As the number of collision scenarios rises, so too does the complexity as regards safety. The design of HRC applications will therefore aim to minimise collisions. In terms of the design, this may mean that robot arms are installed on the ceiling or beneath the work surface. When programming the robot, it makes sense to keep the robot’s workspace as small as possible. If the robot cannot reach, there cannot be any contact. The programmer should also set the force and speed parameters for each joint so that unnecessarily high values can be avoided. On robot arms with six or more axes, that may mean a significant amount of programming.
It depends on the validation
Validation is one of the key steps en route to CE marking. It is essential for proving that a machine complies with safety regulations. It is a time to reflect once again on the steps that have been taken previously. In contrast to the risk assessment, for validation, each danger zone is examined with protective measures. The state of the robot application must be such that it is ready for delivery.
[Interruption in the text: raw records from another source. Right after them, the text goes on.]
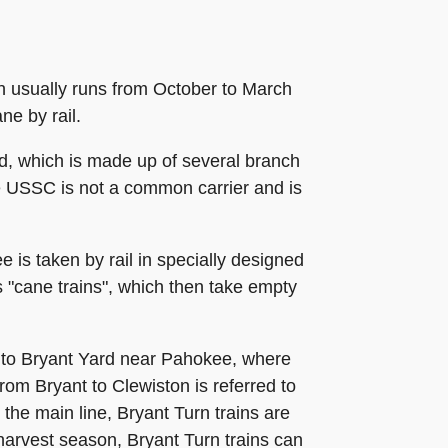
ch usually runs from October to March
ne by rail.
ad, which is made up of several branch
he USSC is not a common carrier and is
is taken by rail in specially designed
as "cane trains", which then take empty
t to Bryant Yard near Pahokee, where
rom Bryant to Clewiston is referred to
 the main line, Bryant Turn trains are
harvest season, Bryant Turn trains can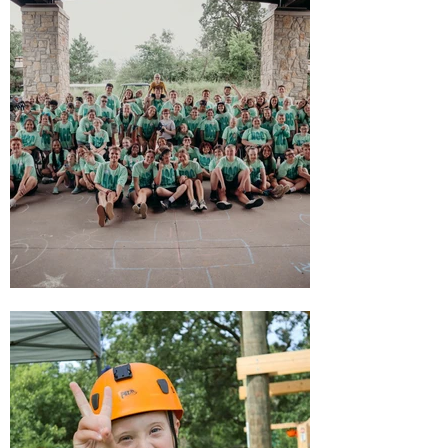
this inspires us all."
-- Bob Degen, Founder
WELCOME
TO
CAMP!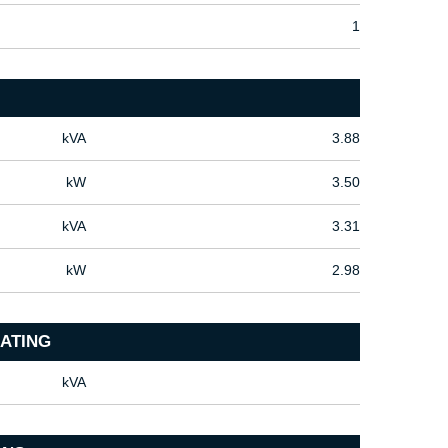
1
kVA
3.88
kW
3.50
kVA
3.31
kW
2.98
ATING
kVA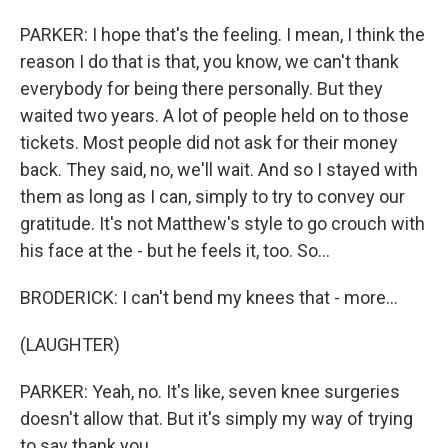
PARKER: I hope that's the feeling. I mean, I think the
reason I do that is that, you know, we can't thank
everybody for being there personally. But they
waited two years. A lot of people held on to those
tickets. Most people did not ask for their money
back. They said, no, we'll wait. And so I stayed with
them as long as I can, simply to try to convey our
gratitude. It's not Matthew's style to go crouch with
his face at the - but he feels it, too. So...
BRODERICK: I can't bend my knees that - more...
(LAUGHTER)
PARKER: Yeah, no. It's like, seven knee surgeries
doesn't allow that. But it's simply my way of trying
to say thank you.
In accordance with the standard, a variety of techniques should be used for validation, including visual inspections, practical tests and measurements. Validation includes verification of the required performance level PLr, fault simulation, overrun measurement if the HRC application is to be safeguarded using speed and separation monitoring, examination of the checklist in EN ISO 10218-2 Annex G plus collision measurement in the case of power and force limitation. The system integrator must validate over 200 points in total.
Measuring force and pressure
Finally, it is absolutely essential that a measurement procedure is used to calculate whether the potential collisions are harmless from the point of view of safety. Annex A of TS ISO/TS 15066 provides a body model with 29 specific body areas, divided into twelve body regions. The body area model provides details of the respective pain threshold for each part of the body (e.g. on the head, hand, arm or leg) with a view to force and pressure. The body region with the lowest permitted collision values is the face. In this case, a maximum force of 65N and pressure of 110N/cm2 may be applied. If the application remains within these thresholds during an encounter between human and robot, then the collision can be categorised as harmless. This is the basis for allowing the safety fences to be removed.
The technical specification stipulates the need to comply with the limit values and states which limit values apply for which body regions. However, it doesn’t describe how the pressures and forces need to be measured. Standards are currently inadequate when it comes to obtaining comparable results, no matter who performs the validation.
HRC requires its own methodology
To establish an appropriate measurement procedure Pilz focused on the inspection of light beam devices, developing a separate methodology with appropriate specifications. For example, the methodology describes how to determine collision points. To guarantee the reproducibility of the measurement, a measurement is always described with the start point, collision point and end point. Pilz developed its own collision measurement set for this specific force and pressure measurement. Equipped with springs and corresponding sensors, the system measures the exact forces and pressure exerted on the human body and compares them with the limit values stated in ISO/TS 15066. The measurement device is installed at the positions determined in the risk assessment, between the robot arm and a rigid, inflexible surface. This simulates an almost static contact, e.g. the worker being crushed between the robot and plant. The collision must take place under the worst case conditions. This means that the maximum safely reduced speed must be applied, rather than the speed in the application.
If the limit values are exceeded, the dynamic performance of the robot must be reduced or additional safety measures must be installed, such as a light curtain or guard.